### DATA:
________________________

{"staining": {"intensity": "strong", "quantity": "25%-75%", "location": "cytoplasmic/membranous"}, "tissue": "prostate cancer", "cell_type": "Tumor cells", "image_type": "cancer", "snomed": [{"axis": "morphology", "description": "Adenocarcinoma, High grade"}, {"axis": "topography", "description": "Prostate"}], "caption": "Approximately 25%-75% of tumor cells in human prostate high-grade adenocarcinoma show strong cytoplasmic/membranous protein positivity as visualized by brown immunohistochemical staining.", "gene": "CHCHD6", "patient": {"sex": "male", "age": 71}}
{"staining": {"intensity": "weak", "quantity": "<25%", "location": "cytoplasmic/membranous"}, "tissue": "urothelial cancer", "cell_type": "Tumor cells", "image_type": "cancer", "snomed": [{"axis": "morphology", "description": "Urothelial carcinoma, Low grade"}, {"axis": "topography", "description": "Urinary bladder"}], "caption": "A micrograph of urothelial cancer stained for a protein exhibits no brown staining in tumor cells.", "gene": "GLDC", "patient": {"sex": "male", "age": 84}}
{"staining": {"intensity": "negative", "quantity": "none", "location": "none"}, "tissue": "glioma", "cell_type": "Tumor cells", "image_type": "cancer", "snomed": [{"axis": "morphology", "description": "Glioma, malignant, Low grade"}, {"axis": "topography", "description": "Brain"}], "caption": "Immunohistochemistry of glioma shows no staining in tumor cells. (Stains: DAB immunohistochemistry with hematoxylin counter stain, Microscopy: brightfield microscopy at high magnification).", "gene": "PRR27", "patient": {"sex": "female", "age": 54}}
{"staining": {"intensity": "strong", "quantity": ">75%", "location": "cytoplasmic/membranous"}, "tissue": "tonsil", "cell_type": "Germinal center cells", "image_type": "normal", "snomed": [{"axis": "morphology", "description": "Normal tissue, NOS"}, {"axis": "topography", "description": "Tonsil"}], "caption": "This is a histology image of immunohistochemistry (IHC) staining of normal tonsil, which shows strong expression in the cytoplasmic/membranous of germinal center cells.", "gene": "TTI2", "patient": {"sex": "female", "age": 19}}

________________________

### EXERCISE BRIEF:
Retype every line of the data above exactly.

### TASK OUTPUT:
{"staining": {"intensity": "strong", "quantity": "25%-75%", "location": "cytoplasmic/membranous"}, "tissue": "prostate cancer", "cell_type": "Tumor cells", "image_type": "cancer", "snomed": [{"axis": "morphology", "description": "Adenocarcinoma, High grade"}, {"axis": "topography", "description": "Prostate"}], "caption": "Approximately 25%-75% of tumor cells in human prostate high-grade adenocarcinoma show strong cytoplasmic/membranous protein positivity as visualized by brown immunohistochemical staining.", "gene": "CHCHD6", "patient": {"sex": "male", "age": 71}}
{"staining": {"intensity": "weak", "quantity": "<25%", "location": "cytoplasmic/membranous"}, "tissue": "urothelial cancer", "cell_type": "Tumor cells", "image_type": "cancer", "snomed": [{"axis": "morphology", "description": "Urothelial carcinoma, Low grade"}, {"axis": "topography", "description": "Urinary bladder"}], "caption": "A micrograph of urothelial cancer stained for a protein exhibits no brown staining in tumor cells.", "gene": "GLDC", "patient": {"sex": "male", "age": 84}}
{"staining": {"intensity": "negative", "quantity": "none", "location": "none"}, "tissue": "glioma", "cell_type": "Tumor cells", "image_type": "cancer", "snomed": [{"axis": "morphology", "description": "Glioma, malignant, Low grade"}, {"axis": "topography", "description": "Brain"}], "caption": "Immunohistochemistry of glioma shows no staining in tumor cells. (Stains: DAB immunohistochemistry with hematoxylin counter stain, Microscopy: brightfield microscopy at high magnification).", "gene": "PRR27", "patient": {"sex": "female", "age": 54}}
{"staining": {"intensity": "strong", "quantity": ">75%", "location": "cytoplasmic/membranous"}, "tissue": "tonsil", "cell_type": "Germinal center cells", "image_type": "normal", "snomed": [{"axis": "morphology", "description": "Normal tissue, NOS"}, {"axis": "topography", "description": "Tonsil"}], "caption": "This is a histology image of immunohistochemistry (IHC) staining of normal tonsil, which shows strong expression in the cytoplasmic/membranous of germinal center cells.", "gene": "TTI2", "patient": {"sex": "female", "age": 19}}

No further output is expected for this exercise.